Monday, 9 February 2009

Biometrically yours


It seems I'm not the only one who's been having trouble with the Identity Card for Foreign Nationals. After splashing out for "premium service" so I wouldn't have to mail in my passport, I still had to send the damn thing to Bristol because of an error on the card they sent me. Fortunately—due to the media coverage, I'm wondering?—my passport was returned safely within the week, and this with all of England practically shut down from the snow. "We haven't had snow like this in 18 years! You can't expect us to remember how to use plows!"

At least the UK Border Agency had the manners to include with my passport an almost apologetic letter: "We are currently investigating how your nationality was entered incorrectly onto your card, so that we can take steps to ensure this does not happen again." Given the threat in earlier correspondence that the onus was on me to correct any mistakes, on punishment of paying another 600 pounds, this was groveling.
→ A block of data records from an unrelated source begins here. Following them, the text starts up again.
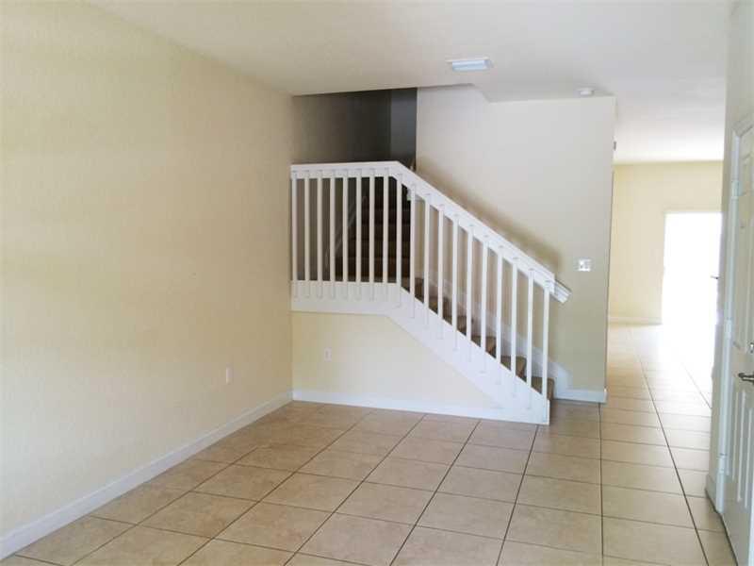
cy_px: 283
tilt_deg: -3.0
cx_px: 377
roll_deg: -0.3
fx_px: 632
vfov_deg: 48.2
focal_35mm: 29
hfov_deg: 61.7
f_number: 2.2
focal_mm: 4.15
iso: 40
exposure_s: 1/30
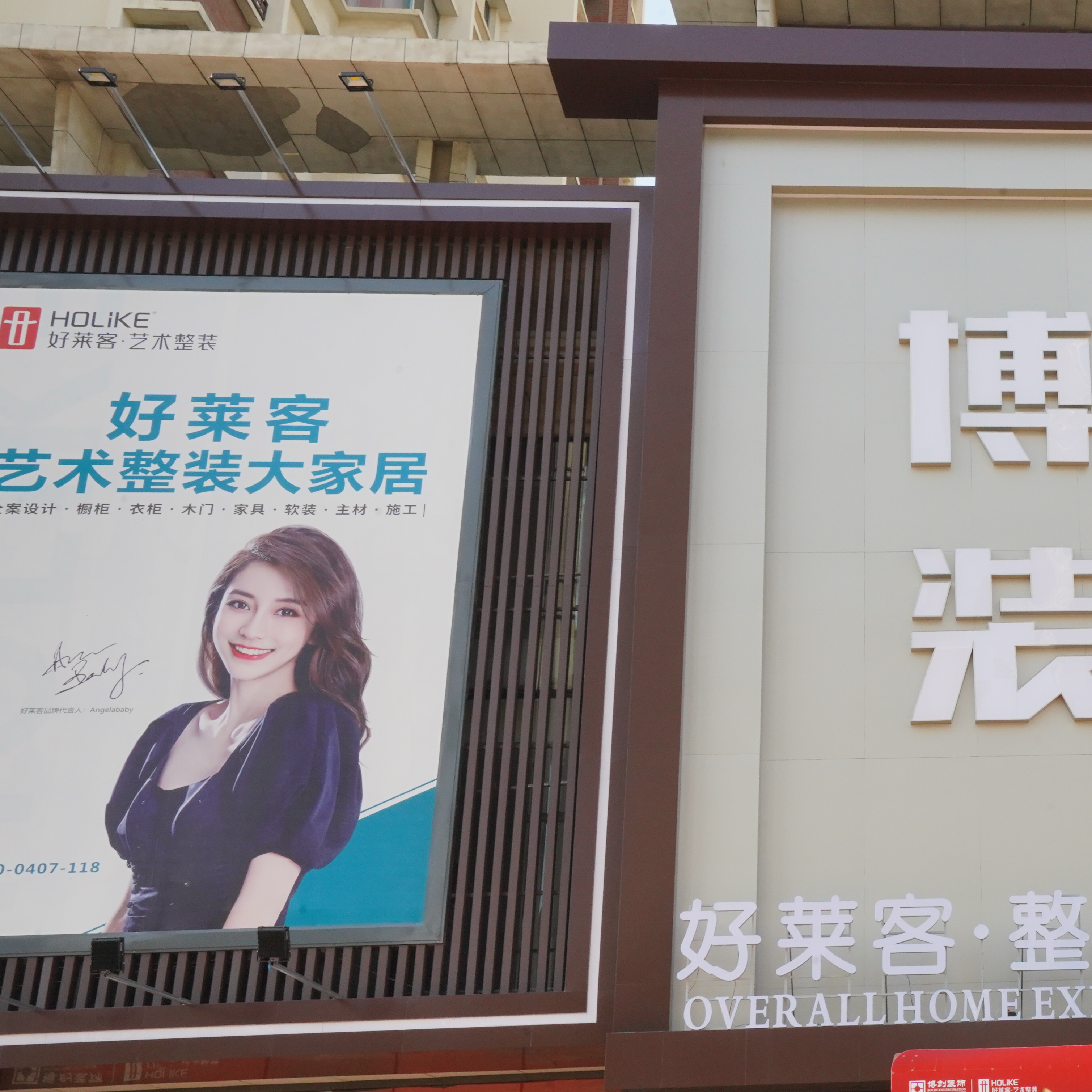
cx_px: 1084
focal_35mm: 49
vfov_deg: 34.6
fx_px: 1749
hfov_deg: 32.1
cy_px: 659
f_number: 22
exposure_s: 1/100
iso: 1250
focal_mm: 29
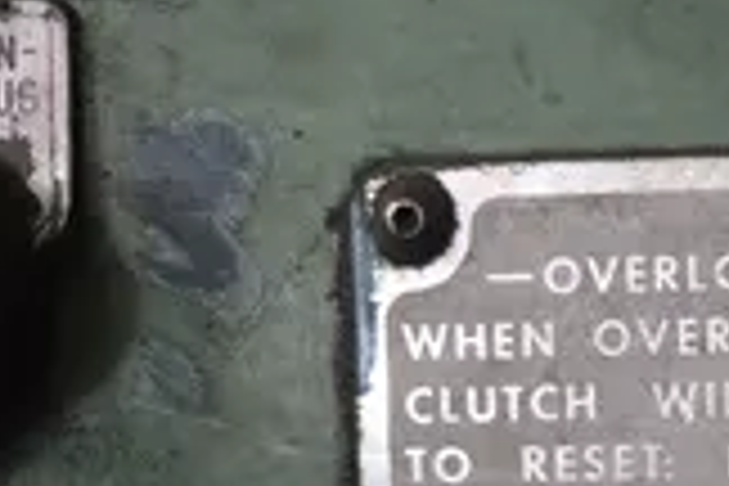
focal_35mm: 59
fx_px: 1195
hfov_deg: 29.3
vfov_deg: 22.1
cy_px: 495
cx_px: 873
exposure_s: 1/60
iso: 1000
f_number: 1.8
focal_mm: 5.4
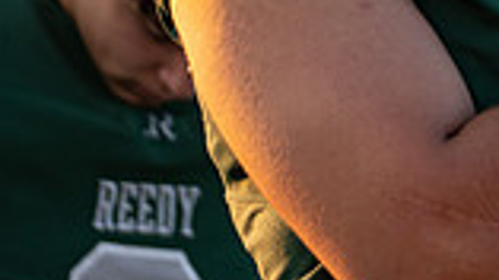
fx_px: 6359
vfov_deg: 2.5
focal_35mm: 481
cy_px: -282
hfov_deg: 4.5
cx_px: 559
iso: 160
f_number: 2.8
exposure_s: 1/320
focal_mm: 124
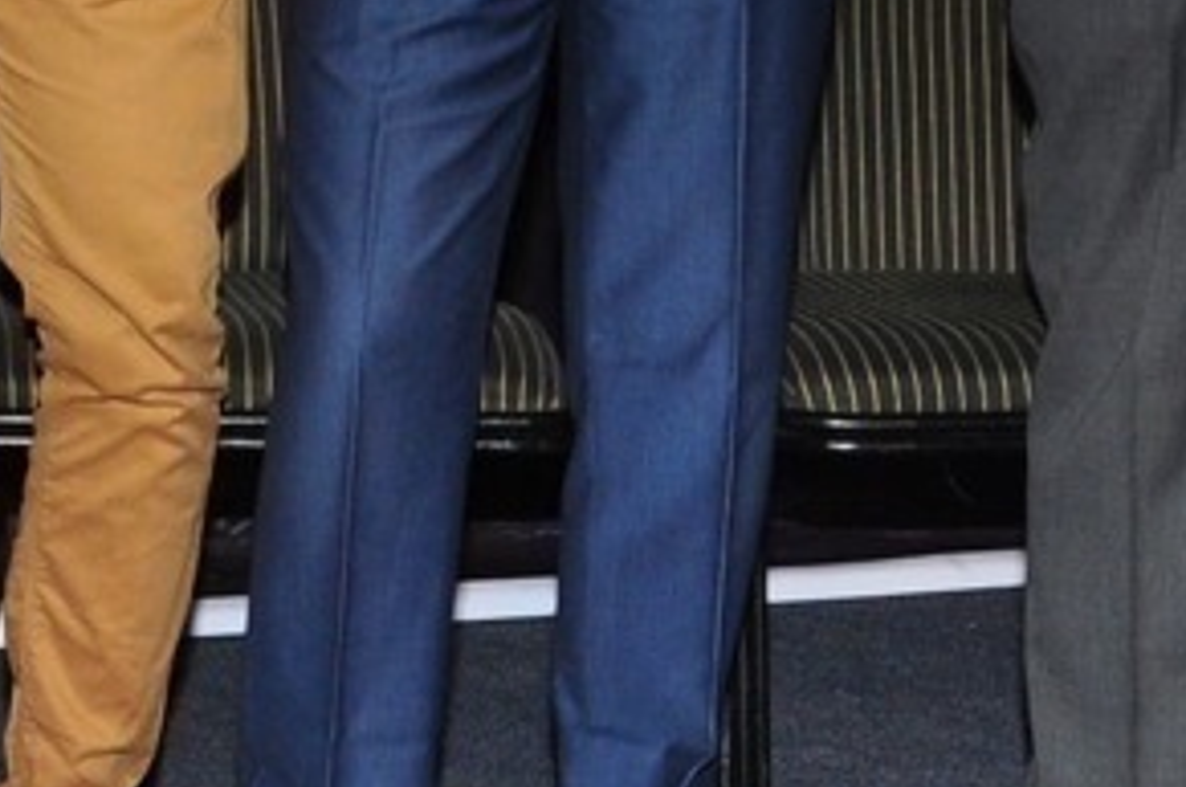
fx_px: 4278
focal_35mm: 130
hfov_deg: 14.9
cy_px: -226
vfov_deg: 10.3
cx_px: -452
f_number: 8
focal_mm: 21
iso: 500
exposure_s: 1/125
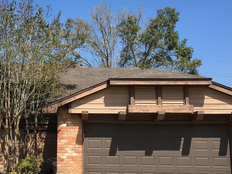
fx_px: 315
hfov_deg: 39.8
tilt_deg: +10.4
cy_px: 101
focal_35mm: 47
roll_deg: -0.1
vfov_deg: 30.8
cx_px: 71
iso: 25
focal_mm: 4.15
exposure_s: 1/1183
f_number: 2.2
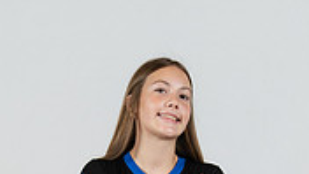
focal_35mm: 100
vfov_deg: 10.8
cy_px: 376
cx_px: 144
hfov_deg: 21.4
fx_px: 818
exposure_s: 1/160
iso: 200
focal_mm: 37.3
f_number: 4
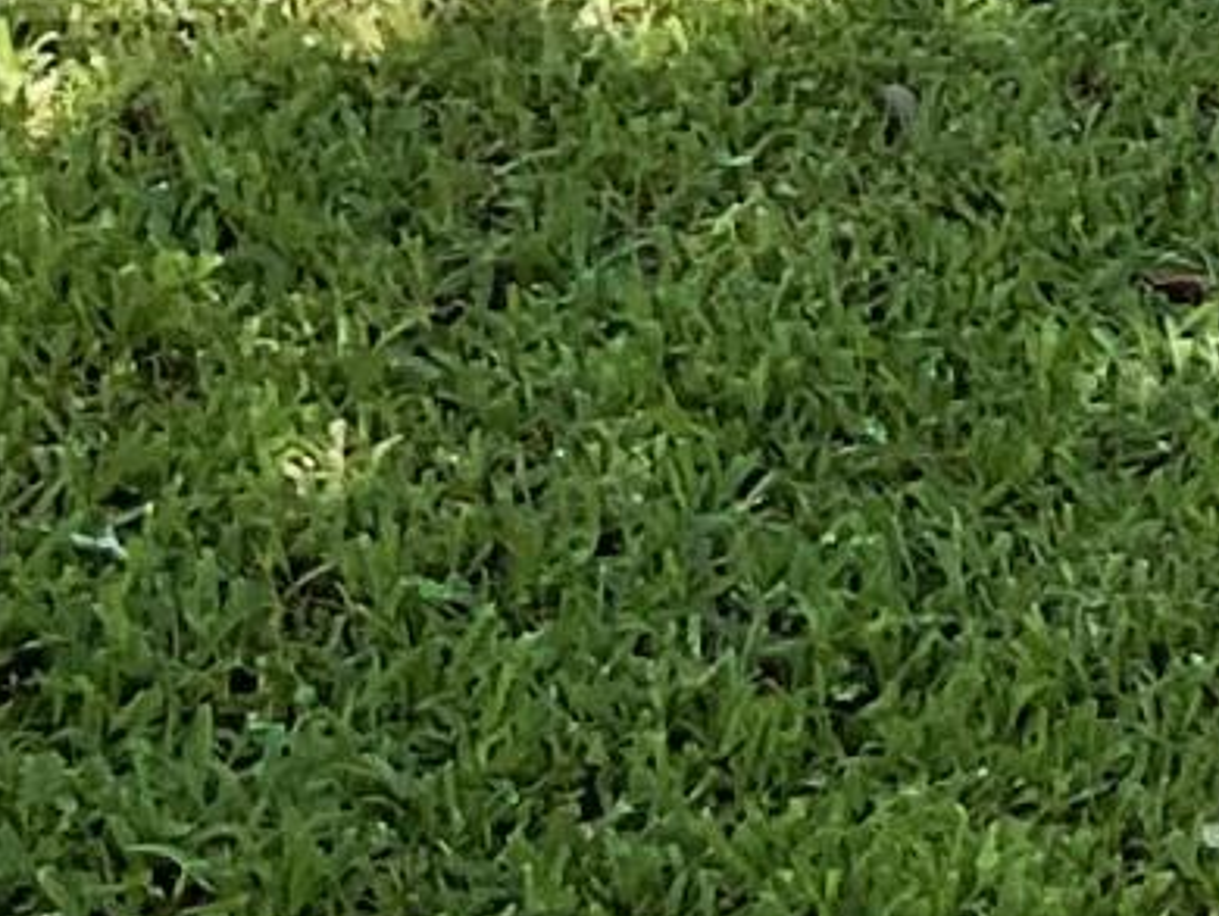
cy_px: -979
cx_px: 3107
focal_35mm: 223
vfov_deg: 6.5
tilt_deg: -7.4
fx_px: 7858
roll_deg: +1.1
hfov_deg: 8.1
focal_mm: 3
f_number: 1.8
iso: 16
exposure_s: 1/524
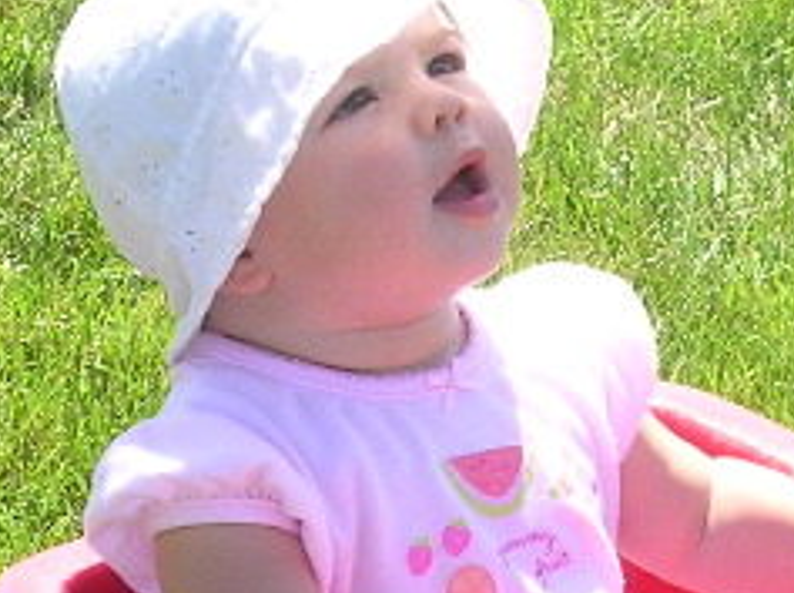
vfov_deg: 5.7
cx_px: 673
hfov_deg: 7.7
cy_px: 673
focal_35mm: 257
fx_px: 5886
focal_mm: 11.6
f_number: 3.9
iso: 100
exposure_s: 1/194
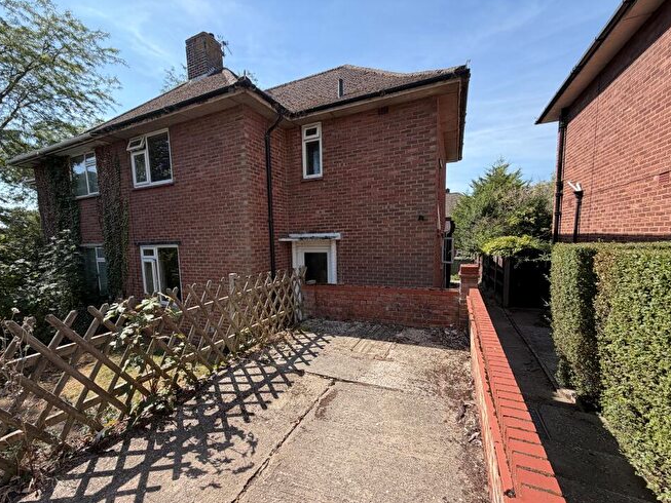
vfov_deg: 81.7
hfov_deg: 98.0
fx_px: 291
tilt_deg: -5.9
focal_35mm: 15
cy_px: 268
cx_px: 315
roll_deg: +1.3
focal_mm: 2.22
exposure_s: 1/701
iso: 40
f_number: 2.2
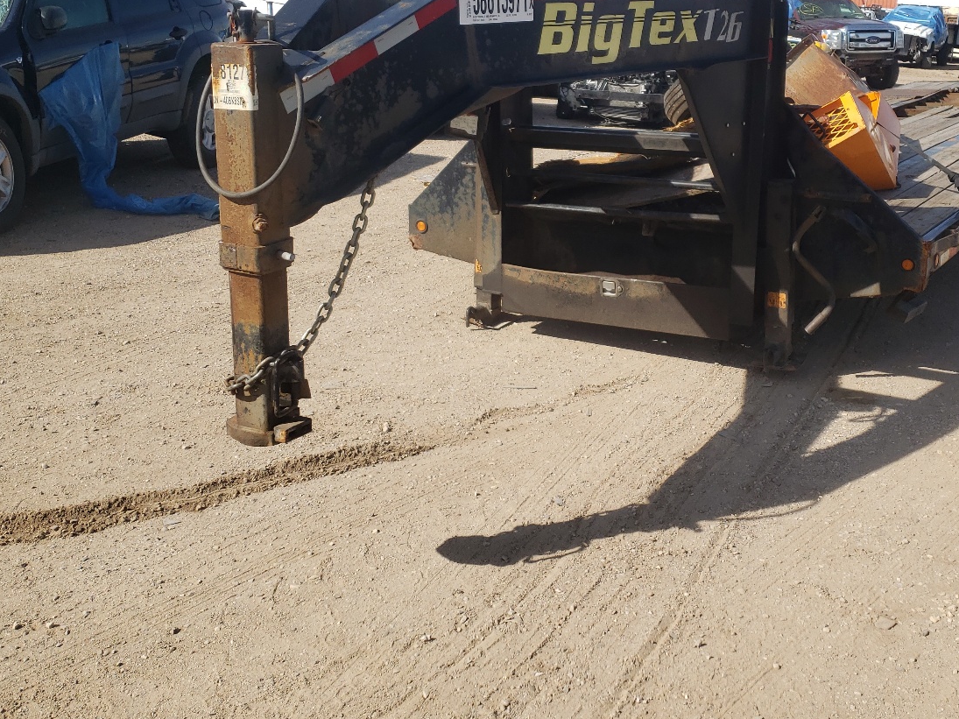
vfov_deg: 37.4
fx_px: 1053
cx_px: 615
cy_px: 254
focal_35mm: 38
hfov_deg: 48.4
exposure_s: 1/3333
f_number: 1.5
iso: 50
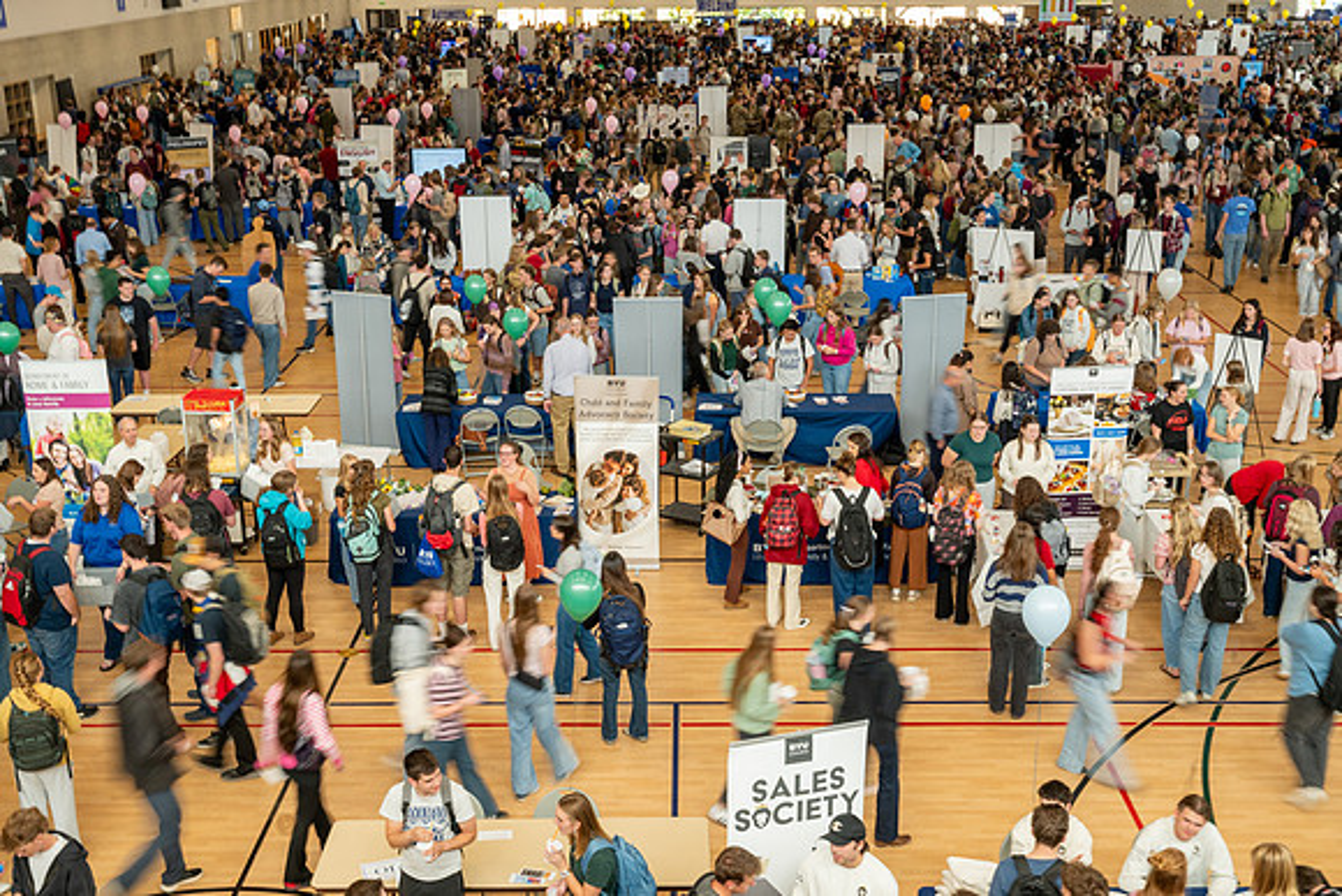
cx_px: 671
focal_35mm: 39
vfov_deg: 34.0
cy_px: 448
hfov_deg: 49.2
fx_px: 1466
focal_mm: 39
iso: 400
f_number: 16
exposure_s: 1/8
Anyway, it is extremely comforting to have my well-traveled little passport back at home. The old girl certainly gets around.

Still, I have to keep my complaints to a minimum: This weekend I read, in one spellbound sitting, Mende Nazer's memoir, Slave. Check it out if you can, it's amazing. I read a good part of it aloud to my husband at the kitchen table (a pastime I highly recommend—it's like homemade radio). We were enrapt. Afterwards, to my husband's visible relief, I vowed to quit—well, tone down—my bitching in re: my own petty complaints about being an expat; it's not as if I'm seeking asylum. Perspective is always a handy thing to have. Also, a passport.